Advisers have registered a mixed response to Aegon’s acquisition of Cofunds with hopes the insurer will invest more in the platform than previous owner Legal & General, alongside price-hike concerns.
Aegon confirmed its purchase of Cofunds for £140m in its results announcement this morning. The deal means Aegon will be the biggest platform provider in the UK.
Chelsea Financial Services managing director Darius McDermott views the deal positively and hopes Cofunds will get the investment that was not delivered under L&G’s ownership.
McDermott says: “Cofunds had stagnated under L&G’s ownership. They certainly did not invest enough that was required to make it a market leading platform. We are confident and hopeful that some of the product and technology enhancements that Cofunds has needed for a number of years may now be delivered.”
Investment Quorum chief executive Lee Robertson considers whether Aegon invests in Cofunds depends on if it wants to keep it as a platform.
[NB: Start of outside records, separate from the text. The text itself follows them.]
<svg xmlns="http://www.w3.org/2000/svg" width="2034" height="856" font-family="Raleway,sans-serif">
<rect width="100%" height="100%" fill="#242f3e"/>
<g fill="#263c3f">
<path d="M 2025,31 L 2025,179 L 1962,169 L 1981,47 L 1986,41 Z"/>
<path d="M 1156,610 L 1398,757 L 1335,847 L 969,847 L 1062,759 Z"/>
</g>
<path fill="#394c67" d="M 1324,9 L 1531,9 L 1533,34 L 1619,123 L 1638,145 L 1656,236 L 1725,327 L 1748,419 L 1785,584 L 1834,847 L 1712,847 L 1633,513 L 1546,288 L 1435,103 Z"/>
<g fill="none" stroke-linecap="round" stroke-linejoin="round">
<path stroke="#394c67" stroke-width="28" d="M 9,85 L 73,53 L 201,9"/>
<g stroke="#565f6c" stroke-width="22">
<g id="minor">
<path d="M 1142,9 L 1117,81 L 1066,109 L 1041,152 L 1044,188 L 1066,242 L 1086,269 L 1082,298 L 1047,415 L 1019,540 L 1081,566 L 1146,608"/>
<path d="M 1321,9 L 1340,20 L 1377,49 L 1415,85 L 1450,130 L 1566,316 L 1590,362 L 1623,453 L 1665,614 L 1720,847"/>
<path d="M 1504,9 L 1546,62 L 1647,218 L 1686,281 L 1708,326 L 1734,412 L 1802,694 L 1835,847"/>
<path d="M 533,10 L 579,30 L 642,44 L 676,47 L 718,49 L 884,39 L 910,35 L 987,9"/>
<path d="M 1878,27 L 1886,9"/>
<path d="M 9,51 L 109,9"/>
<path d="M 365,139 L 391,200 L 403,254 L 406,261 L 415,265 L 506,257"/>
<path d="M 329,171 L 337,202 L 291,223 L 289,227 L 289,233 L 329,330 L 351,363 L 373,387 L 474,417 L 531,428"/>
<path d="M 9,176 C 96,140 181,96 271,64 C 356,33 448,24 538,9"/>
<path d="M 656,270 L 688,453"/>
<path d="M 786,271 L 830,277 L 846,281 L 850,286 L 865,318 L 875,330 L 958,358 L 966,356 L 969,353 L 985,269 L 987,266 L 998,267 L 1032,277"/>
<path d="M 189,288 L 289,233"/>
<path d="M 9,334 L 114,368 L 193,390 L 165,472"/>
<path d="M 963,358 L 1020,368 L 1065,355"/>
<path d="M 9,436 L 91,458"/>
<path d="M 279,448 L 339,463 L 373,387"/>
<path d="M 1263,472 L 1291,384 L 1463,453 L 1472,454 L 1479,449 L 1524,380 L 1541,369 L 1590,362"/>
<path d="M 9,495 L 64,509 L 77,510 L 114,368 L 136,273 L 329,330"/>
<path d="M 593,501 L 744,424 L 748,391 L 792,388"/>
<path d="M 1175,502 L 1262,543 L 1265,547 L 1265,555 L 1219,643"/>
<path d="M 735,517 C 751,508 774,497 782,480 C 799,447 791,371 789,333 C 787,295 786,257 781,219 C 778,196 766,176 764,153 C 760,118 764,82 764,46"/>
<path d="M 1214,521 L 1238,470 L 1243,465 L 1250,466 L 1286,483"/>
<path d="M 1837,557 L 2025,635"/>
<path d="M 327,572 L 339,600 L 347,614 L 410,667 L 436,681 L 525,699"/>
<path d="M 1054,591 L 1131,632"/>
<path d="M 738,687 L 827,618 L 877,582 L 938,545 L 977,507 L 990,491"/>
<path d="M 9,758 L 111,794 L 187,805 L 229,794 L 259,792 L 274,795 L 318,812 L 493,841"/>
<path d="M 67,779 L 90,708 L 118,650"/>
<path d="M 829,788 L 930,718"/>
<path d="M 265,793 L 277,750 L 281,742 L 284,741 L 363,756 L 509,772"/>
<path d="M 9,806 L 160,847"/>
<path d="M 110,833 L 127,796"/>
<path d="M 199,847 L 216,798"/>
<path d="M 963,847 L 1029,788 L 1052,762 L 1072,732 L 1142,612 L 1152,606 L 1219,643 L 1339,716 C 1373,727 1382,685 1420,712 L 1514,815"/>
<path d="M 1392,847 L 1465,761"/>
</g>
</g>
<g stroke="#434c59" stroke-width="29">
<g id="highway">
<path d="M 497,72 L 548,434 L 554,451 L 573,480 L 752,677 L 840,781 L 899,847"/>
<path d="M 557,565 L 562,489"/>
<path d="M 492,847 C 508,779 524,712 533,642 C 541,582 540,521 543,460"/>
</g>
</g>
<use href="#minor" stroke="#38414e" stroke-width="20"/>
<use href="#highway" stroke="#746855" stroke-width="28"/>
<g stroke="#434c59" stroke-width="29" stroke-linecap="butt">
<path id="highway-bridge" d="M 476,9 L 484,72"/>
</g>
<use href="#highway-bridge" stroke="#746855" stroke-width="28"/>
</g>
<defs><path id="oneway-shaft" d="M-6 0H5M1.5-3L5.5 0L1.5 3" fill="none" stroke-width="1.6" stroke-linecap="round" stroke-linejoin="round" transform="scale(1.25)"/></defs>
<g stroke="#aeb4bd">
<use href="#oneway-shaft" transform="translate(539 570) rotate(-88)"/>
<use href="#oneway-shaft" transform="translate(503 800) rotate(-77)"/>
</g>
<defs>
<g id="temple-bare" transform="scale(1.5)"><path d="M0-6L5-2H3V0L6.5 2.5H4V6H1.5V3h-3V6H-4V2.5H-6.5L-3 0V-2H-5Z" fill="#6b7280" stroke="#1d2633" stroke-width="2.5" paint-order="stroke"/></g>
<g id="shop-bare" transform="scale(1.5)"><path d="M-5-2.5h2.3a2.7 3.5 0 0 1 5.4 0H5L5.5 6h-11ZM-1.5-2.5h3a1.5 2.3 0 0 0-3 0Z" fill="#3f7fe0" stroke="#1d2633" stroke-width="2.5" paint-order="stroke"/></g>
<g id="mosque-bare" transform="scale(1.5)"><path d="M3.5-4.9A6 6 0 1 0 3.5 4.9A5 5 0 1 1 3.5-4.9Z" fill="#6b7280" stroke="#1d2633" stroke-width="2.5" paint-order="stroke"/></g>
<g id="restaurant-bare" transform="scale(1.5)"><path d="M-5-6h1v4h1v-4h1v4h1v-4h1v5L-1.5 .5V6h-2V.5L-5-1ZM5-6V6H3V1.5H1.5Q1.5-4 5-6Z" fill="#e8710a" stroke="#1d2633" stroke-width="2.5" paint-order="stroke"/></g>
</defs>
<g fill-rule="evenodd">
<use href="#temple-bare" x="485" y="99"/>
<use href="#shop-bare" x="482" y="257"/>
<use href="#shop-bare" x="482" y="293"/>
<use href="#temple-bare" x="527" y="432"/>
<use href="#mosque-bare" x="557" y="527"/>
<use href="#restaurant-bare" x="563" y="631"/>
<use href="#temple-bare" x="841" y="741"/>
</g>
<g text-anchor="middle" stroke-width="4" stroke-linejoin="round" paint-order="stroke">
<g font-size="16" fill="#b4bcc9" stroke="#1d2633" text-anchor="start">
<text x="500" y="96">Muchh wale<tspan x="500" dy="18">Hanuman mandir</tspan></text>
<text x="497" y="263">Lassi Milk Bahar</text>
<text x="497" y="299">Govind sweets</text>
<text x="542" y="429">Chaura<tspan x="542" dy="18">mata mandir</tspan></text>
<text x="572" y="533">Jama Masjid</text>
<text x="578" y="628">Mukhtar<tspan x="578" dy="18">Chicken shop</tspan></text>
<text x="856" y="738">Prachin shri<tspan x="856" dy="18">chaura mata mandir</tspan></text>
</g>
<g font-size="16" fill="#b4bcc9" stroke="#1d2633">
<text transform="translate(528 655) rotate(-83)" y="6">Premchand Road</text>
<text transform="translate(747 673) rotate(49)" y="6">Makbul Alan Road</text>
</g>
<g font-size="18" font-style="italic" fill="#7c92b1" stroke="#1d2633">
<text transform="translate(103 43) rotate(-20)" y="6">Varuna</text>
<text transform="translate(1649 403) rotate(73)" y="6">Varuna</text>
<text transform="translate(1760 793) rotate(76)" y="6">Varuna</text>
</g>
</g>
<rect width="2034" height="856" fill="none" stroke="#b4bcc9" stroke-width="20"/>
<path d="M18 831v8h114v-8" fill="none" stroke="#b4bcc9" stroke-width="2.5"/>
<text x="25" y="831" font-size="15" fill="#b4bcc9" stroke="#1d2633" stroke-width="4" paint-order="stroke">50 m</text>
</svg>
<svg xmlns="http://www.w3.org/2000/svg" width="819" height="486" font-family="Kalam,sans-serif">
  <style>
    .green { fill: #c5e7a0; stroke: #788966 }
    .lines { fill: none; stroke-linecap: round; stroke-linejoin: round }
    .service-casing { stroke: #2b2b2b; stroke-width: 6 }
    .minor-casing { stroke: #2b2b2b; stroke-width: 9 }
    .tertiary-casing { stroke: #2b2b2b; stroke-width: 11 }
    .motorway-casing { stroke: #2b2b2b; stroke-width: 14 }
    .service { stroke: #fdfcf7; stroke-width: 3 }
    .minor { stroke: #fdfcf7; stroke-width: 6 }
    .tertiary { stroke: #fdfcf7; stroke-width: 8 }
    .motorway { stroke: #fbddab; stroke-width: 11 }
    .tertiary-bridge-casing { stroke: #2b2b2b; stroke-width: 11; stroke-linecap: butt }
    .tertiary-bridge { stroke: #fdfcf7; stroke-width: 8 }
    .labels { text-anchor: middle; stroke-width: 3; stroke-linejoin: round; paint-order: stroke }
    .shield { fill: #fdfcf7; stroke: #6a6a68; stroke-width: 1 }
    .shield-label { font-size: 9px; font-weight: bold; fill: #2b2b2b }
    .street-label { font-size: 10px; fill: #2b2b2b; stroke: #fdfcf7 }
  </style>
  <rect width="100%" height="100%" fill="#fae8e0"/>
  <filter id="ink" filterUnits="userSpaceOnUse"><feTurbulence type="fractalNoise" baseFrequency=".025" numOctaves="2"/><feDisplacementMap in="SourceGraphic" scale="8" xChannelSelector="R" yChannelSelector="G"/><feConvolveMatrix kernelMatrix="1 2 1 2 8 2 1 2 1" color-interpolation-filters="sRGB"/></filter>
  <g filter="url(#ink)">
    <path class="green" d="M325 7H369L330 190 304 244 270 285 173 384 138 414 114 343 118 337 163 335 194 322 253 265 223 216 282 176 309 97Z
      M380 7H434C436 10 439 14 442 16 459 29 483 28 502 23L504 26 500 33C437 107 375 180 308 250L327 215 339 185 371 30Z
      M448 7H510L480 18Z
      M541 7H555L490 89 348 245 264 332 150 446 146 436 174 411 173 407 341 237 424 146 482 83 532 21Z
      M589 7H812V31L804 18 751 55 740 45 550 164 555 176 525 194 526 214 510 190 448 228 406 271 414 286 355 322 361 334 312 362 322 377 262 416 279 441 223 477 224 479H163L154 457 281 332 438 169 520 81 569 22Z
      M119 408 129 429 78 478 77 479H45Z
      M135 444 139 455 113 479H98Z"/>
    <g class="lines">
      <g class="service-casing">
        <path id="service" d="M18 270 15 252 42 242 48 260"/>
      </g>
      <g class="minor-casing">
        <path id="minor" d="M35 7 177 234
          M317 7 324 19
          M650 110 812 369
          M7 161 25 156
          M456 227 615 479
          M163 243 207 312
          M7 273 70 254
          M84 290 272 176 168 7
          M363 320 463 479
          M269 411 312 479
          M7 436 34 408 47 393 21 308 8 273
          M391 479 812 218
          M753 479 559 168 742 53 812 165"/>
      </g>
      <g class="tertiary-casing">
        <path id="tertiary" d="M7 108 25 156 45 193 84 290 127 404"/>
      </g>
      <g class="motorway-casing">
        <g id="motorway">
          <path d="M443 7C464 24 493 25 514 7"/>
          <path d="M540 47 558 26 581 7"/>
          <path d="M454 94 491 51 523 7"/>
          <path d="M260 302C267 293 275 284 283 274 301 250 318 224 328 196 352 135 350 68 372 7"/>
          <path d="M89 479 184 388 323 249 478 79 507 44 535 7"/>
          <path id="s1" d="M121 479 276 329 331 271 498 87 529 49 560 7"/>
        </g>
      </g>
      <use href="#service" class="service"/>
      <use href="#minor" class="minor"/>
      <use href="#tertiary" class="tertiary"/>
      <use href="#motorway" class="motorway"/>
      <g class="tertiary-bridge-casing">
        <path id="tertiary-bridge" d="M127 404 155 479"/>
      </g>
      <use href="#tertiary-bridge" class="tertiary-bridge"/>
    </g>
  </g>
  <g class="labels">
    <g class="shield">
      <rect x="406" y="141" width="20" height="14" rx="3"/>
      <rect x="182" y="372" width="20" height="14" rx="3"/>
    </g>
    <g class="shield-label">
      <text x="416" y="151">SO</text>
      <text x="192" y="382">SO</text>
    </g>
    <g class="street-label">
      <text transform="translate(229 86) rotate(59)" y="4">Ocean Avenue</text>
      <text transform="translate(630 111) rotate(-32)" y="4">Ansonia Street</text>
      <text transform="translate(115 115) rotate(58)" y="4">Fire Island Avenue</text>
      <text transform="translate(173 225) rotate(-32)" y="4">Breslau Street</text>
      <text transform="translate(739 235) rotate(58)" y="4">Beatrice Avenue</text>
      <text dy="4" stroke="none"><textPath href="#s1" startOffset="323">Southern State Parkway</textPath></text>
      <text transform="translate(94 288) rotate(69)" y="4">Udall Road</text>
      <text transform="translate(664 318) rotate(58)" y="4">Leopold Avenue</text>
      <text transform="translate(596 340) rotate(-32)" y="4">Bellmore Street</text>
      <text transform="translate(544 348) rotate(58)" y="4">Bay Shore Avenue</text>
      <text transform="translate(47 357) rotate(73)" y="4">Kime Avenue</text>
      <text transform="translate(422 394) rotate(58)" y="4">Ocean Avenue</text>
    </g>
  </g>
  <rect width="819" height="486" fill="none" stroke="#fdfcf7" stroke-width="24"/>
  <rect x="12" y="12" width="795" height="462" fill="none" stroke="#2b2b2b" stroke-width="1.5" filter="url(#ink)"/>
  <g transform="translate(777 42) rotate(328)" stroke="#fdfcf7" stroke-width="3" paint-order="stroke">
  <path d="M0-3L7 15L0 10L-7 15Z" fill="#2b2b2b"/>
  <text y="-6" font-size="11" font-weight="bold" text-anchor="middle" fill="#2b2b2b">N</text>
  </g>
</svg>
He says: “If they want to have it as a platform they will have to because it has become old technology. If they want to move assets into stuff they have already got then it will be a question of whether they run it down and migrate the assets or whether they put some momentum behind Cofunds and put some money into it.”
Informed Choice managing director Martin Bamford adds: “I don’t think companies splash that much cash on a deal unless they have got a genuine intention to invest and improve.”
However, he says migrating assets is no small task and involves a lot of work for advisers in having to confirm ongoing suitability.
Bamford explains: “We have between £12m and £15m of assets on Cofunds. In respect of those assets, we will be writing to those clients, probably having to phone up to check they are happy with the migration and in some cases move them to an alternative.”
Bamford is concerned prices might also rise for Cofunds customers.
He explains: “With scale comes the option to reduce prices so the customer pays less but, at the same the deal will be expensive. The first few years if they are investing in the platform it could mean higher prices for Cofunds customers. I suspect many of them, particularly the advised ones, won’t have an appetite to pay more and there are other lower cost platform options out there.”
But Cofunds chief executive David Hobbs says there is “no intention” for charges to go up, adding fees may fall in the future.
He also plays down the impact on advisers.
He says: “The level of disruption will be relatively light but recognises there will be some new ways of working for advisers. At its heart Cofunds has always been an intermediated business and is well respected in terms of how it works with advisers.
“We haven’t always had the proposition that matches people’s needs, but when I meet advisers they are always highly complementary about our engagement and that counts for an awful lot.”